Let's clear some things up. Technically, L is a pointer to a pointer to a NodeType instance. However, the name of the function suggests a different interpretation: probably L is the address of a pointer to an array or a linked list of NodeType instances (you have to consult the documentation of the function to verify this).
If that is the case, then the function would typically be used like this:
NodeType *list = malloc (5 * sizeof(NodeType));
/* do something with the list, e.g. put entries into it */
DeleteLastNode (&list); /* delete last node in list */
The function probably modifies the variable pointing to the array/list, that's why you have to pass the address of list to the function.
But to say anything specific, we need more information about DeleteLastNode ().
Something that may help understand
NodeType **L
means L is a pointer to pointer to NodeType object.
For example, if it is
NodeType *P
then P is a pointer to NodeType object, and if P is 0xE0101010, and each NodeType object is 80 bytes, then P + 1 will be 0xE0101060 (0xE0101010 plus 0x50 = 0xE0101060).

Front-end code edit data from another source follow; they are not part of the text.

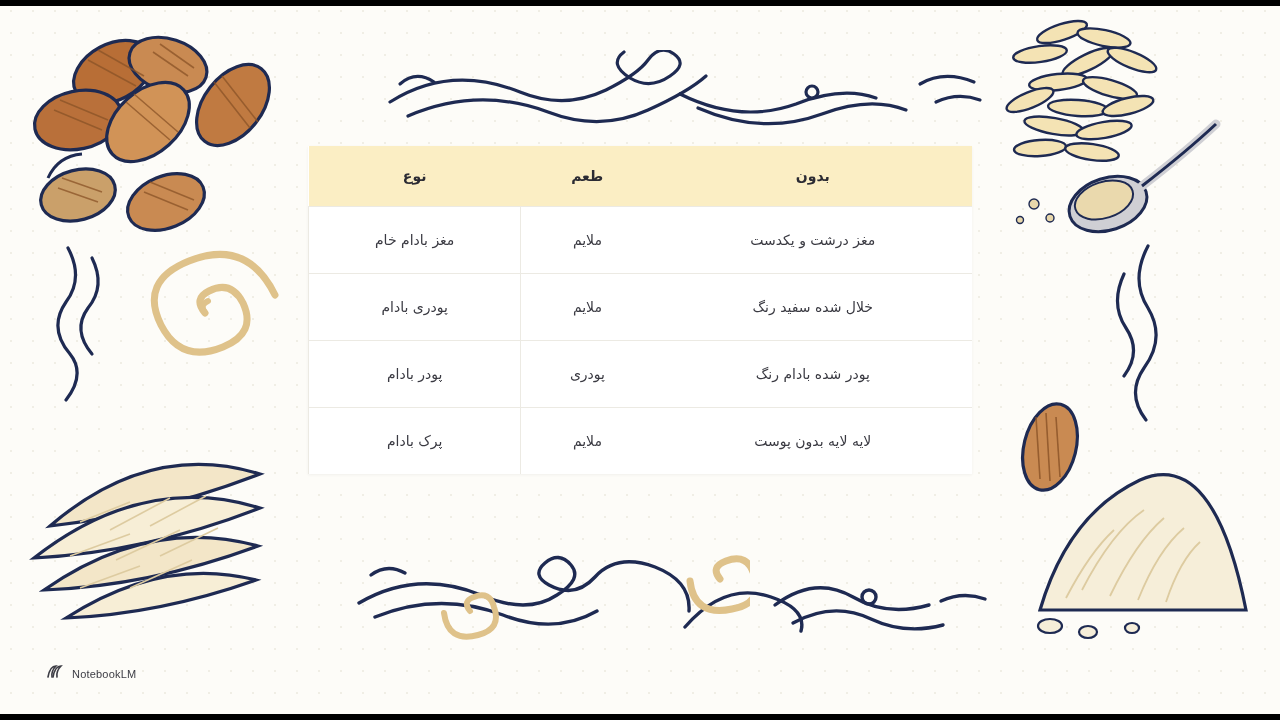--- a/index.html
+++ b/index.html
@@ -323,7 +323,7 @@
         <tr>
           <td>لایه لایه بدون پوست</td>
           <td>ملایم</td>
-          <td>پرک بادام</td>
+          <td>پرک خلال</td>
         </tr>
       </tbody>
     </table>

Then let's look at L, which a pointer to pointer to NodeType. If we consider a pointer being 4 bytes, then if L is 0xE0202020, and L + 1 will be just 0xE0202024.
So it is important to use the right type, whenever pointer arithmetics is involved. Note that L[3] is the same as *(L + 3), so L[3] involves pointer arithmetics, therefore the pointer types need to be very precise, or else when you look at the content of where a pointer is pointing to by *L, which is call dereferencing, then a segmentation fault (Unix/Linux) or GP fault (Windows) can occur.
NodeType nt;
NodeType *pnt = &nt;
-------- ------
| pnt |-------->| nt |
-------- ------
Here, pnt (content of pnt) is &nt; *pnt is nt.
NodeType **L = &pnt;
------ -------- ------
| L |------->| pnt |-------->| nt |
------ -------- ------
Now L (content of L) is &pnt; *L is pnt; and thus **L is *pnt, which is nt. Note that *& cancels each other (*L -> *&pnt -> pnt).